Uwe Stoll von der Gesellschaft für Anlagen- und Reaktorsicherheit kritisiert, eine Reserve mache keinen Sinn. Entweder schalte man die Reaktoren ab oder gehe in den Streckbetrieb.

05.09.2022 | 09:47 min

Union: AKW-Entscheidung von Habeck fataler Fehler

Die Spitze der Unionsfraktion kritisierte die Entscheidung der Bundesregierung, zwei der drei verbliebenen Atomkraftwerke als Notreserve bis Mitte April vorzuhalten, als fatalen Fehler und parteipolitisch motiviert. So sagte der stellvertretende Unionsfraktionschef Jens Spahn (CDU):
Diese drei Kernkraftwerke könnten in dieser Krise sicher, verlässlich und bezahlbar Energie, Strom für Deutschland liefern. Und das sollten sie auch mindestens noch in den nächsten zwei Wintern tun.
Unionsfraktionschef Jens Spahn
Spahn nannte es bemerkenswert, dass das Kernkraftwerk im niedersächsischen Emsland anscheinend für einen Weiterbetrieb gar nicht in Betracht gezogen werde, obwohl es das neueste aller noch in Deutschland laufenden Kernkraftwerke sei. In Niedersachsen sei am 9. Oktober Landtagswahl. Die Grünen "schalten lieber klimaneutrale Kernkraftwerke ab und lassen dafür den Klimakiller Kohle in Zweifel mehr laufen.

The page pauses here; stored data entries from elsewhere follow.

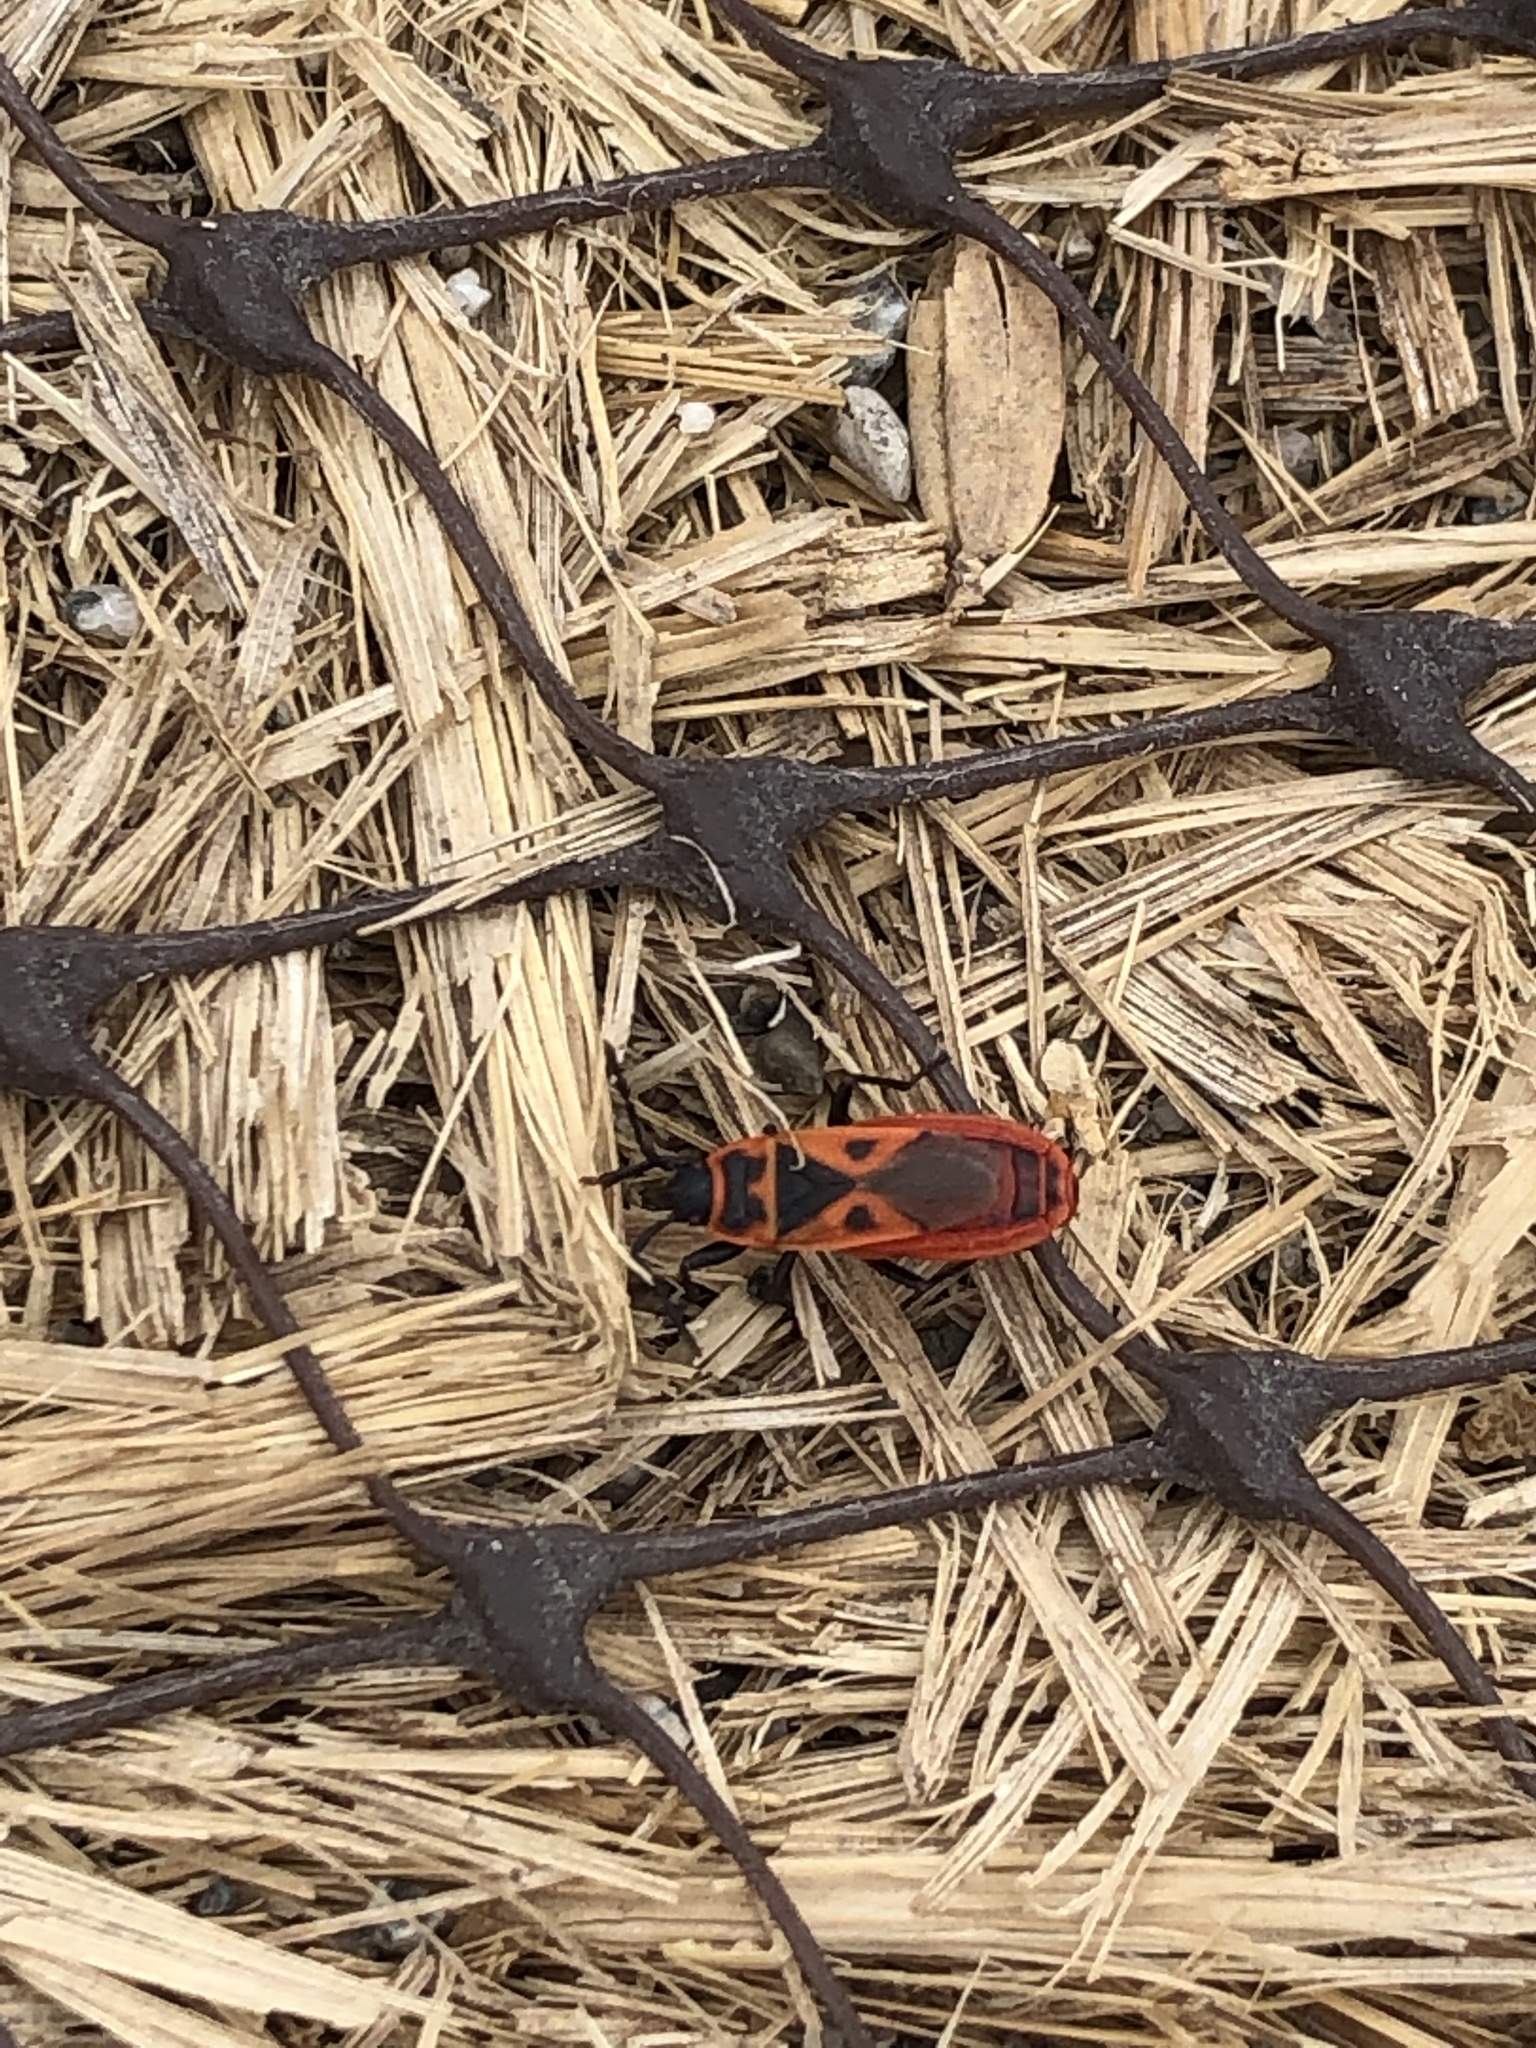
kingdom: Animalia
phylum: Arthropoda
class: Insecta
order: Hemiptera
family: Pyrrhocoridae
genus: Scantius
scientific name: Scantius aegyptius
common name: Red bug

Damit geht bei den Grünen die Ideologie der Partei vor den Interessen unseres Landes".
Auch CDU-Vorsitzender Friedrich Merz hatt den Weiterbetrieb der drei noch am Netz befindlichen Atomkraftwerke bereits im Vorfeld gefordert und eine Einstufung der Atommeiler in eine Notreserve als völlig ungenügend bezeichnet. "Volle Leistung dieser Kraftwerke am Netz und am Markt", sagte er vor der Sitzung der Unions-Bundestagsfraktion. Die Regierung müsse zudem neue Brennstäbe bestellen, damit die Atommeiler noch drei bis vier Jahre laufen könnten. Der Strom werde dringend gebraucht.